Müfettişle öğrencilerimden biri arasında geçen konuşma aşağı yukarı şöyle:

-Bana Atatürk’ü anlatır mısın kızım?

-Atatürk dürüsttü, vatanını çok severdi.

-Başka?

-Cumhuriyeti kurdu.

-Başka?

-Kızların okula gitmesini sağladı. Eskiden okullarda Arap harfleri vardı, yeni harfleri getirdi.

-Başka?

-Kadınlara seçme seçilme hakkı tanıdı. Eskiden kocalar kadınları kolayca boşuyordu, Atatürk bunu zorlaştırdı.

-Başka?

-Çocuklara, gençlere bayram hediye etti.

-Başka?

-Yollar yaptı, fabrikalar açtı, halkın yapamayacağı şeyleri devletin parasıyla yaptı.

-Başka?

Çocuk biraz düşündükten sonra,

-Bir de bizi kurtardı, deyince Müfettiş Bey bana dönerek

-Arkadaşım öğrencilerin önce bunu söylemesi gerekmez miydi? diye sordu. Bu arada benden atak davranan bir öğrencim

-Atatürk Himen değildi ki, O’nun silah arkadaşları ve askerleri vardı, bizi hep birlikte kurtardılar, deyince benim ağzımdan

-Aldın mı alımını? Sorusu, kaçıverdi. Önce maksadımı aşan sözüm için utandım. Ardından da müfettişe,

-Öğrencim yanlış bir şey mi söyledi? Bana göre her şeyi öğrettiğim gibi söyledi. İkide bir “başka?” diye sorular sormasaydınız daha geniş yanıtlar alabilirdiniz aslında diyerek görüşlerimi aktardım. Sağlam birer Atatürkçü ve Atatürk çocuğu yavrularımla göğsüm kabararak.

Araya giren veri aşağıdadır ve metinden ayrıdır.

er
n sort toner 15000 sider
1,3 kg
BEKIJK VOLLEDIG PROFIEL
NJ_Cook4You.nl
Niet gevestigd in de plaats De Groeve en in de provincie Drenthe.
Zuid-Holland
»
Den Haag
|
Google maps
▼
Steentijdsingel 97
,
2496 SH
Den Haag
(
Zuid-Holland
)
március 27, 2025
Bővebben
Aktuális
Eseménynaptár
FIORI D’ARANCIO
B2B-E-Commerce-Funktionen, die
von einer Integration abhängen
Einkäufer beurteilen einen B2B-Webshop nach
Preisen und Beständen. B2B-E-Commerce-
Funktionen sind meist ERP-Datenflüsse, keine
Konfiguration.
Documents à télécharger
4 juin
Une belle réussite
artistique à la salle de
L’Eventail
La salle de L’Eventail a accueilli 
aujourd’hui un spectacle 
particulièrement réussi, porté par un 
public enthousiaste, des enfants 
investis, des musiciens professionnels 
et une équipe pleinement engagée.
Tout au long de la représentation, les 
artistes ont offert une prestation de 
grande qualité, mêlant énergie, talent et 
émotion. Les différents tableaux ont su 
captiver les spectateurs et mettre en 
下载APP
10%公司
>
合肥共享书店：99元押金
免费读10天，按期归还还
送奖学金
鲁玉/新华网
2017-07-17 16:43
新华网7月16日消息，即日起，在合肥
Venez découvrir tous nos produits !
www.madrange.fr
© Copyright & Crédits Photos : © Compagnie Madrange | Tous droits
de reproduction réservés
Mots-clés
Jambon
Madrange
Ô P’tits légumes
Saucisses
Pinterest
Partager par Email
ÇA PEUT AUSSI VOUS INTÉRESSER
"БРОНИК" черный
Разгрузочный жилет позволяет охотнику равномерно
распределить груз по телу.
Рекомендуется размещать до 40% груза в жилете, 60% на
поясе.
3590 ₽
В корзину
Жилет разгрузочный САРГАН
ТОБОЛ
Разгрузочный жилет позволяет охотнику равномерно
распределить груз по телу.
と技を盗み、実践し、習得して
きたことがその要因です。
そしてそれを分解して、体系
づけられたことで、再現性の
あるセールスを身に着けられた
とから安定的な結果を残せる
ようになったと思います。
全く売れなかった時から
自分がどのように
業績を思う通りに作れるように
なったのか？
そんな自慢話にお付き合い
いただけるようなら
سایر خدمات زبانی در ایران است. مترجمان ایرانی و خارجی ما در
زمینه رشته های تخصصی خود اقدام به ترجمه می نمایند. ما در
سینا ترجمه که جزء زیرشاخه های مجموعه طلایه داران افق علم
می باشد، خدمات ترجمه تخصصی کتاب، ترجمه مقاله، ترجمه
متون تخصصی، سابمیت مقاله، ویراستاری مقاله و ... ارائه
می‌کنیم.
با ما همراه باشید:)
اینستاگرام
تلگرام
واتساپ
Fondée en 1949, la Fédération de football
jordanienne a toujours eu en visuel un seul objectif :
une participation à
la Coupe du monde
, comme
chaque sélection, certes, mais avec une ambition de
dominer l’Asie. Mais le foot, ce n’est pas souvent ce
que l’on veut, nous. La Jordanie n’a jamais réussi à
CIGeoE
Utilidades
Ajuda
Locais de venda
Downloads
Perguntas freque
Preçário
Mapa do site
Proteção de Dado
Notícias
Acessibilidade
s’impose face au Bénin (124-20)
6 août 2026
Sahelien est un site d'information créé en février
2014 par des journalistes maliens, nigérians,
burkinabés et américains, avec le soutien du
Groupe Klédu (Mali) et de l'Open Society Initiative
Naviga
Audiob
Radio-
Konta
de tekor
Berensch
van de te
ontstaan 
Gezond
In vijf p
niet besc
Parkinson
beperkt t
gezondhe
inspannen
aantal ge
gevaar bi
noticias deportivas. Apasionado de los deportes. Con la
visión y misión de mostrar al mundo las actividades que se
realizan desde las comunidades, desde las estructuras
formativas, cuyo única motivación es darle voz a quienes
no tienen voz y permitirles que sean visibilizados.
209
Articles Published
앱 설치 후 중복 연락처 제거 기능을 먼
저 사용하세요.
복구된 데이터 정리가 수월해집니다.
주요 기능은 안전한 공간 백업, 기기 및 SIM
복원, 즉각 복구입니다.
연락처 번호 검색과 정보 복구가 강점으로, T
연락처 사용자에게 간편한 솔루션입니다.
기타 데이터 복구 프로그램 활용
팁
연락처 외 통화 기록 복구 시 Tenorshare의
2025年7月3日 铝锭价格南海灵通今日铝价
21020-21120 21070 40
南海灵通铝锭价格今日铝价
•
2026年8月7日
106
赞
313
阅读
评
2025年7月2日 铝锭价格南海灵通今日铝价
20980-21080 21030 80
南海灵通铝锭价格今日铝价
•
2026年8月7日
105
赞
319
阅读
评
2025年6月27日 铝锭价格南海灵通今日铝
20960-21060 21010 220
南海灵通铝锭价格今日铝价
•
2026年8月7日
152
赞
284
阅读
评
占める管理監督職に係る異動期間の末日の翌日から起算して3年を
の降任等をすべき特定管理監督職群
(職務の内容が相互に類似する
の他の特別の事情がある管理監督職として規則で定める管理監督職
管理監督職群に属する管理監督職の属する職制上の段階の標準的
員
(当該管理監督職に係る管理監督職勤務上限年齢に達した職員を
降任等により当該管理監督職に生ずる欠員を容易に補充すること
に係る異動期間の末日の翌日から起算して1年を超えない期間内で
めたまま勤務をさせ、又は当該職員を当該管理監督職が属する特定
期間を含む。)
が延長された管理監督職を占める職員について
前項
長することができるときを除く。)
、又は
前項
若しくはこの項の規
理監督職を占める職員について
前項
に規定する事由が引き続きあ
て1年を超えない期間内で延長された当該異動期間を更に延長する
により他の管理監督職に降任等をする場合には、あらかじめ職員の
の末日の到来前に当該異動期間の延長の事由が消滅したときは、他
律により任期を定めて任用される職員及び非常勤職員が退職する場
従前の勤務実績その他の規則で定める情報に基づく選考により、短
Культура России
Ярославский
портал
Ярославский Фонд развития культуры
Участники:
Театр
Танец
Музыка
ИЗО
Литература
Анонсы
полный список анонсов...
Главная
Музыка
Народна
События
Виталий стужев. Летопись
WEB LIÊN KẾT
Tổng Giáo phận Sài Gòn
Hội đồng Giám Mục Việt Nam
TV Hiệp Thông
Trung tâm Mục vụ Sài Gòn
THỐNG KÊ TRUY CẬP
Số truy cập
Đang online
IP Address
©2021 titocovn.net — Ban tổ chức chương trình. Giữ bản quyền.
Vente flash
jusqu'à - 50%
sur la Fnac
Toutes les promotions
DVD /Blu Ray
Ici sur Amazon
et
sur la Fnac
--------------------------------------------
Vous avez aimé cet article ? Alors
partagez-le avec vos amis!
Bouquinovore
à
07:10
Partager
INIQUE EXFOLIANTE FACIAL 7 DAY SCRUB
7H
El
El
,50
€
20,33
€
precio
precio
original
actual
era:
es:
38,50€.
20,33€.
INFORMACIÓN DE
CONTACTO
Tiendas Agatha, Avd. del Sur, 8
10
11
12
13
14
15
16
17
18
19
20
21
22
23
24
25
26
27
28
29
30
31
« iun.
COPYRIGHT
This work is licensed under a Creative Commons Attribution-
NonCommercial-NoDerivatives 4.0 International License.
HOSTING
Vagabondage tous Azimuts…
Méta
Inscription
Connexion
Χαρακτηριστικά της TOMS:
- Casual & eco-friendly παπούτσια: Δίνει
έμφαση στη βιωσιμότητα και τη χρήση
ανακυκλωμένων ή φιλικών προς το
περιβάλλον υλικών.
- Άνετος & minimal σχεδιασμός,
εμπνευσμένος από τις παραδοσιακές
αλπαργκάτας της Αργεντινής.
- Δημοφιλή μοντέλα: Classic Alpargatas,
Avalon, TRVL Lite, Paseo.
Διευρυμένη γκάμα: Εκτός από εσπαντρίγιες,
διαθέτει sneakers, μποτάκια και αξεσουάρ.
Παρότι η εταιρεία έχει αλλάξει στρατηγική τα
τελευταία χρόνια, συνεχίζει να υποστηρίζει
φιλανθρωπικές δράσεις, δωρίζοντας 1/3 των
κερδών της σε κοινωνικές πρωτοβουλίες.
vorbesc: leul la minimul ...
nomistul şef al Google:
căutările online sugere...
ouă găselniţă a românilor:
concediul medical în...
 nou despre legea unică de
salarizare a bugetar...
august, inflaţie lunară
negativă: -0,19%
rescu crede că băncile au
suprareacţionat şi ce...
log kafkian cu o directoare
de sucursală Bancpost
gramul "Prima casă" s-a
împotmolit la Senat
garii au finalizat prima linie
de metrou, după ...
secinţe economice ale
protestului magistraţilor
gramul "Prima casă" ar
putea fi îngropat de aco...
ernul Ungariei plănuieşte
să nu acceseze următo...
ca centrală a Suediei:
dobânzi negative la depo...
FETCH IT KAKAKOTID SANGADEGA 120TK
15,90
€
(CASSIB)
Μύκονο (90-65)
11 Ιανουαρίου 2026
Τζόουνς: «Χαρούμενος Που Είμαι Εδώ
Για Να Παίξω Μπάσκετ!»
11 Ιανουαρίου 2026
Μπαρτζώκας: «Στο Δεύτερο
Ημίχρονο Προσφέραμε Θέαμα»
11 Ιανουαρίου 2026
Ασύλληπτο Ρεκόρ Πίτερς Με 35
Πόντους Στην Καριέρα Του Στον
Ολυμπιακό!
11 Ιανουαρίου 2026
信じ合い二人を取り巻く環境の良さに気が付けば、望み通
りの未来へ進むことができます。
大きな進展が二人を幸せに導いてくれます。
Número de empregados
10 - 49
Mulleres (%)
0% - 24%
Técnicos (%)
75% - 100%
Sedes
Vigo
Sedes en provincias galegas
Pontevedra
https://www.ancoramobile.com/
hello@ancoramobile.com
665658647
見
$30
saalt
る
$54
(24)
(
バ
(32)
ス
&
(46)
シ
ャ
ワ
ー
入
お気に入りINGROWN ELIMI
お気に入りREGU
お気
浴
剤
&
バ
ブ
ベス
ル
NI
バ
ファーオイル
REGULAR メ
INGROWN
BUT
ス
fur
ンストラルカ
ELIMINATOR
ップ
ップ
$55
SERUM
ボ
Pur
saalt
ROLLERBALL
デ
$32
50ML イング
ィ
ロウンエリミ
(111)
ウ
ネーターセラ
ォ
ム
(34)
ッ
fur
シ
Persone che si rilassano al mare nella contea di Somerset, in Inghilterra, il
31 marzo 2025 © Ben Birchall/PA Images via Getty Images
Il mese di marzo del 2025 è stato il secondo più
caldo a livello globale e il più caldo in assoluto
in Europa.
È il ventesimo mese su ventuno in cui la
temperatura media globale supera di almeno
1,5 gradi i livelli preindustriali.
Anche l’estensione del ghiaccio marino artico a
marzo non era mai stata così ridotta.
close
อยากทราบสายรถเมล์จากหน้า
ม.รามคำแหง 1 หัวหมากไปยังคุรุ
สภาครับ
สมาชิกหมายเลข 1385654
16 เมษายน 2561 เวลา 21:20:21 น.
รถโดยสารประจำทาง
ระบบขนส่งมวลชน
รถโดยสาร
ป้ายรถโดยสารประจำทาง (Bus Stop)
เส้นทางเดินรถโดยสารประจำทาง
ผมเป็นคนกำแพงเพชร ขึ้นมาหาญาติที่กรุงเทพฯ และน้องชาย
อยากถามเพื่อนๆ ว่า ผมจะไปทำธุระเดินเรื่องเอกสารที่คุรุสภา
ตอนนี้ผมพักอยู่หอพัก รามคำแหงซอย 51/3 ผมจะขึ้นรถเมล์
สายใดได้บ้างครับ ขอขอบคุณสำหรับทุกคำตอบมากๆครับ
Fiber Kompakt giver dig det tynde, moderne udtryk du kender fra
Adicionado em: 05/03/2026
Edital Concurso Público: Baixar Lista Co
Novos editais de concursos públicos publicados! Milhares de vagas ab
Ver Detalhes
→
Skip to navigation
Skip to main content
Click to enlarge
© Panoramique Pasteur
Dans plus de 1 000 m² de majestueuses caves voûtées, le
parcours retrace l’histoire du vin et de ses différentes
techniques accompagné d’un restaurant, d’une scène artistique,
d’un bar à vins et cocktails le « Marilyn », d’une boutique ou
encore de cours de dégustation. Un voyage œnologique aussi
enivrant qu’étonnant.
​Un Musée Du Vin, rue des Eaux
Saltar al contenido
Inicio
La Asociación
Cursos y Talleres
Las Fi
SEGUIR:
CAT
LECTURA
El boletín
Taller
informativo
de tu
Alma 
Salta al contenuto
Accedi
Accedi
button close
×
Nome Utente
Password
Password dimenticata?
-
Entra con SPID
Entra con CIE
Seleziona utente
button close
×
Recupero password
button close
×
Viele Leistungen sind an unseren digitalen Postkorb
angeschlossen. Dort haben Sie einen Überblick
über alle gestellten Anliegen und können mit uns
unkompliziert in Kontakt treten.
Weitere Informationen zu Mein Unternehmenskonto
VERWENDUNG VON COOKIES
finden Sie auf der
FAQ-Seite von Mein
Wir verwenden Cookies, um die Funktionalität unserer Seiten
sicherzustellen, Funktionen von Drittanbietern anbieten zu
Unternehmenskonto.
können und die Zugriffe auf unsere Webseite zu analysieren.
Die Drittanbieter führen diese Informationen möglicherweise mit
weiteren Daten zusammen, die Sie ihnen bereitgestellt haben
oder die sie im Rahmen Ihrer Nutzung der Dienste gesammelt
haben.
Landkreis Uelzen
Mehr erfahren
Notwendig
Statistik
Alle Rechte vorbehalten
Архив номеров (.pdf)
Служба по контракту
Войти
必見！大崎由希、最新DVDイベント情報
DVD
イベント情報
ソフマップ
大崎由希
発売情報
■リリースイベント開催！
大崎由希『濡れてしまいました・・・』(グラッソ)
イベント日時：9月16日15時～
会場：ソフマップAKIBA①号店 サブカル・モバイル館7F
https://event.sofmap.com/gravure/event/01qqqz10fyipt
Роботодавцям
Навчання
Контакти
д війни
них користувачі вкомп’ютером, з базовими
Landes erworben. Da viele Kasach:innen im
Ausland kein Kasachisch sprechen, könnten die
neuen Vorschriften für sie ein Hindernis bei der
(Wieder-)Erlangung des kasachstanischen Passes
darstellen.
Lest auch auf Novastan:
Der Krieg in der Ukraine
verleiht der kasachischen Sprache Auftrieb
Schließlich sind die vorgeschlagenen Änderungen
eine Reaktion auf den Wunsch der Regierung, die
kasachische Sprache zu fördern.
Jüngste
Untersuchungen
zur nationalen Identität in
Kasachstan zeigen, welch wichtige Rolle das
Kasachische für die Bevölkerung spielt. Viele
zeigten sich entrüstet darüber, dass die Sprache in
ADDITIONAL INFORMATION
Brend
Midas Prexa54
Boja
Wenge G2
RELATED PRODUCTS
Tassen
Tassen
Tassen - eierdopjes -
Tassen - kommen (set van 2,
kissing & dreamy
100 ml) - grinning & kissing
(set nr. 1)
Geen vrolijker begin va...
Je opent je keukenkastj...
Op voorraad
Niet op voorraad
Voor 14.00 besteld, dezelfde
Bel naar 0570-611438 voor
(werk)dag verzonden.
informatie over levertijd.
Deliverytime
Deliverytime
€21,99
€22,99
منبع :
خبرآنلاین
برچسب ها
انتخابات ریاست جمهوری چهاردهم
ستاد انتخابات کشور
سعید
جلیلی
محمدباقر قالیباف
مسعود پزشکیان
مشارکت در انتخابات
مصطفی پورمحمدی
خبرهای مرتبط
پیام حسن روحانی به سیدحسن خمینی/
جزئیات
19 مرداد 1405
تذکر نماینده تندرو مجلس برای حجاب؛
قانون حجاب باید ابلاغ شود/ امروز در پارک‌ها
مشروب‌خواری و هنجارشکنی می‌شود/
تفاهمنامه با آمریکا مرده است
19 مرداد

İşte o olaydan sonra Atatürk’ün çocuklara ve gençlere neden çok önem verdiğini bir kez daha yaşayarak öğrendim. Çocuklara ve gençlere verdiğim önem daha da arttı.

Atatürk’ün ne denli büyük bir düşünür olduğunu, Atatürk ilkelerinin ve devrimlerinin bizim için vazgeçilmezliğini öğrencilerime, çocuklarıma ve çevreme daha büyük bir istekle anlatmayı sürdürdüm.

Atatürkçülük; çağdaş uygarlık yolunda ilerlerken, önümüze çıkan her engeli aşabileceğimiz yenilmez bir güç, sorunlarla baş edebilmemiz için başarıya yönelmemizi sağlayan kusursuz bir pusula, başımızın her sıkıştığına her yerde, her koşulda, her zaman yolumuzu aydınlatan bir ışık olan tek çıkar yoldur.

Kurtarılmasını sağladığı ülkesinde, kurduğu Cumhuriyet yönetimiyle, ilkeleriyle, devrimleriyle gösterdiği yolda emin adımlara, özgür bireyler olarak yürüyoruz. Yokluğu yüreğimizde sürekli kanadığı için O’nu çok arıyoruz, çok özlüyoruz. “Bir daha gel, gel Samsun’dan/Sarı saçlım mavi gözlüm” diye türküler söyleyerek.

57 yıl gibi kısa bir süre de olsa iyi ki bu dünyadan bir Mustafa Kemal ATATÜRK geçmiş.

Unutmadık, unutamadık, unutmayacağız, unutturmayacağız.

Anısı önünde saygıyla eğiliyorum. Nur içinde yatsın.